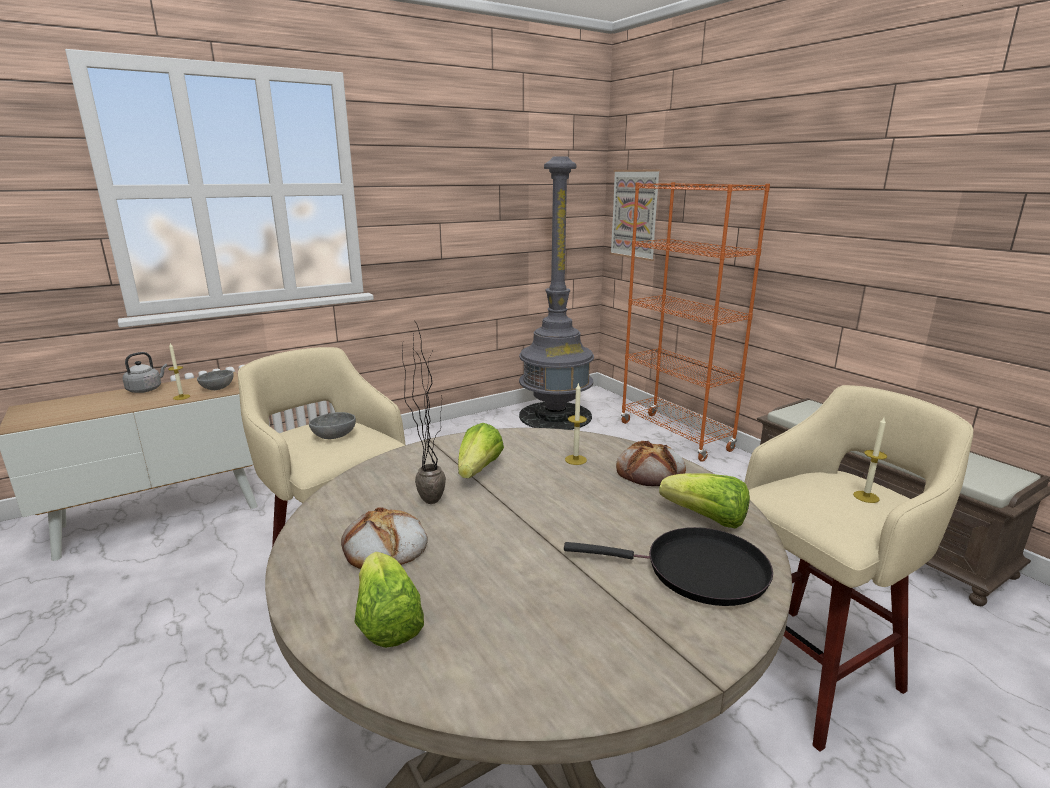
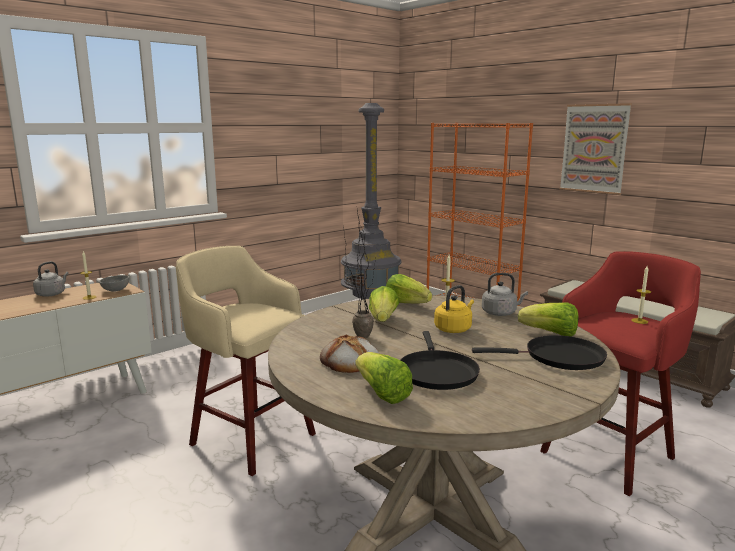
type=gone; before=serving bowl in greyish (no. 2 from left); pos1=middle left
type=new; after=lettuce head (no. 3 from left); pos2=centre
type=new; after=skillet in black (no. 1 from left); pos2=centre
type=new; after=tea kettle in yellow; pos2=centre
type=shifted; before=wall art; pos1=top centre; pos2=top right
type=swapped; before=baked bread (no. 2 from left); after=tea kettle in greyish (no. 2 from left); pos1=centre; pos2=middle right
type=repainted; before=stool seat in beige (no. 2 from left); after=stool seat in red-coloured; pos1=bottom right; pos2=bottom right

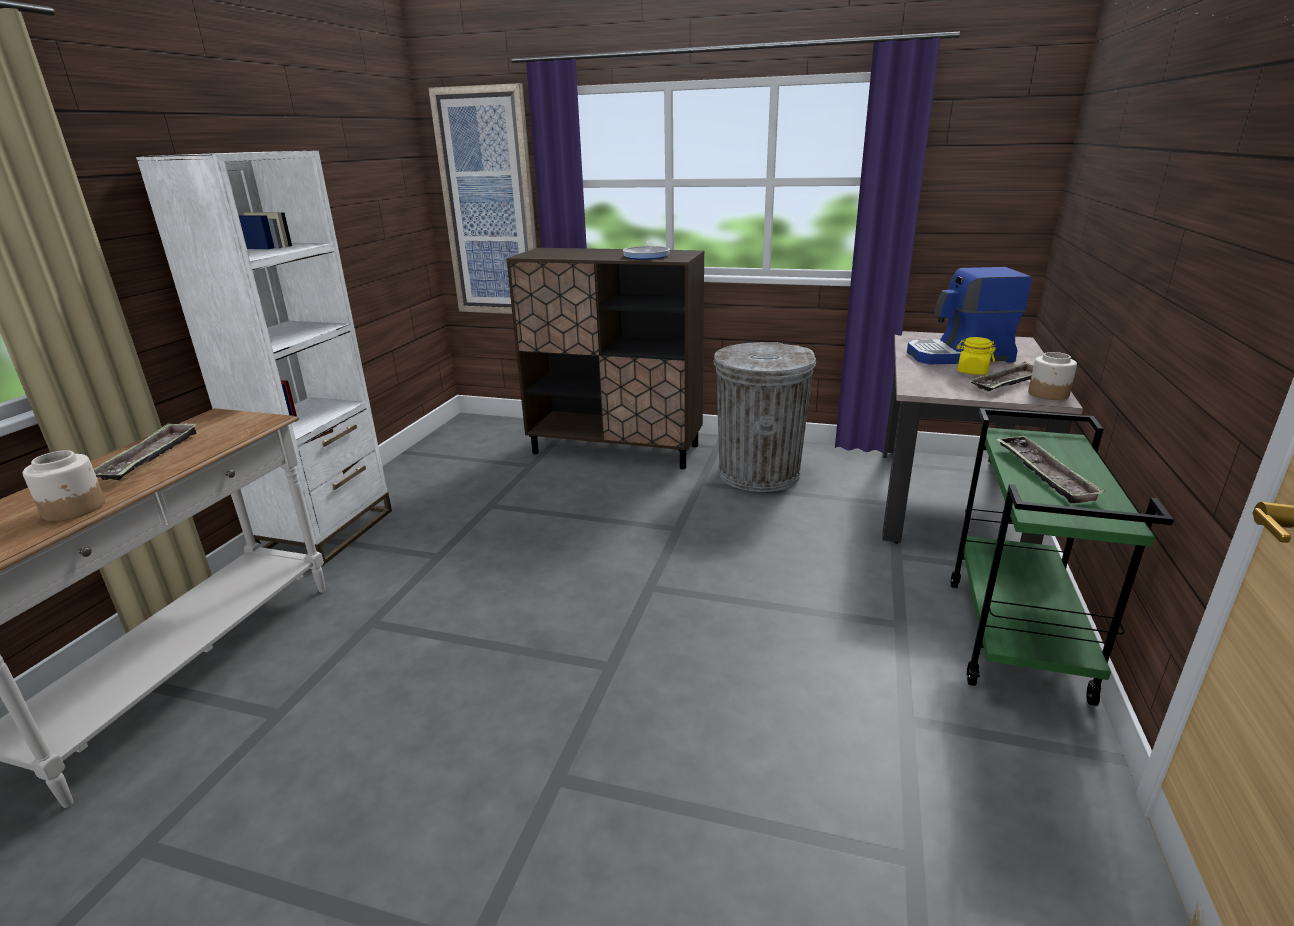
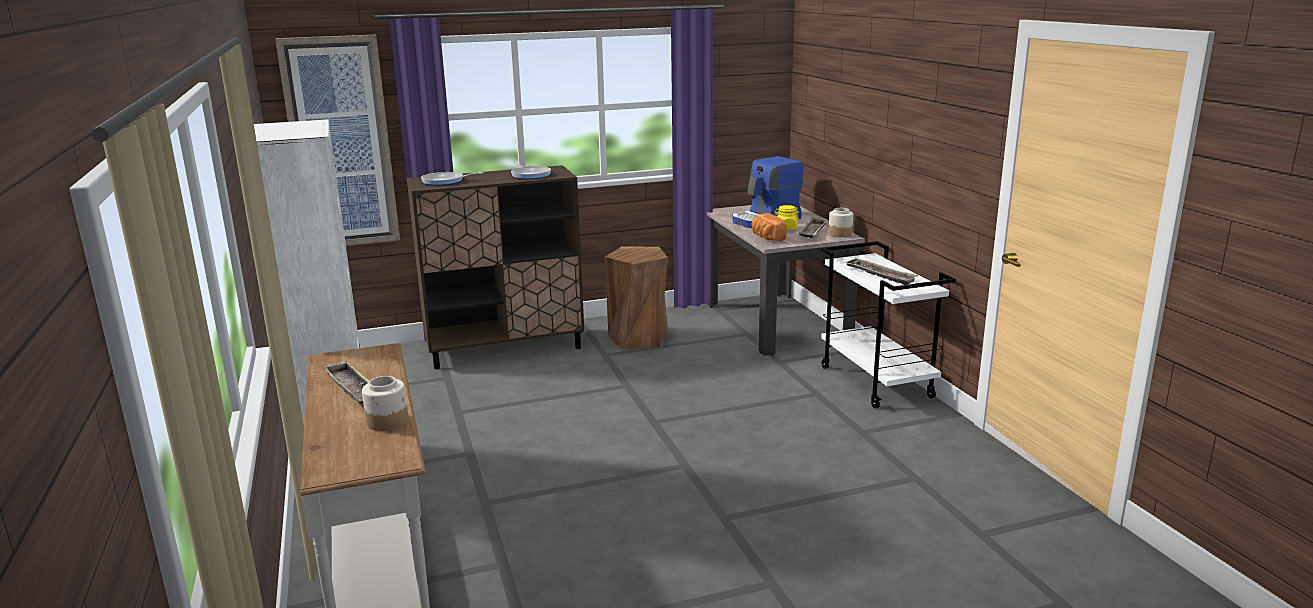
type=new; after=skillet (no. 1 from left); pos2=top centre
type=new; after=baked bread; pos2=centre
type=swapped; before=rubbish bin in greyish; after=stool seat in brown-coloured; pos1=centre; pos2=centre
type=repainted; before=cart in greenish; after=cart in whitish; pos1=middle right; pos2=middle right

-*-

Exercise :: Among the records above, a stretch begins at the line containing "type=new; after=lettuce head" and ends at the line containing "type=swapped; before=baked bread". Restate that stretch word for word, and nothing else.

Exercise solution ::
type=new; after=lettuce head (no. 3 from left); pos2=centre
type=new; after=skillet in black (no. 1 from left); pos2=centre
type=new; after=tea kettle in yellow; pos2=centre
type=shifted; before=wall art; pos1=top centre; pos2=top right
type=swapped; before=baked bread (no. 2 from left); after=tea kettle in greyish (no. 2 from left); pos1=centre; pos2=middle right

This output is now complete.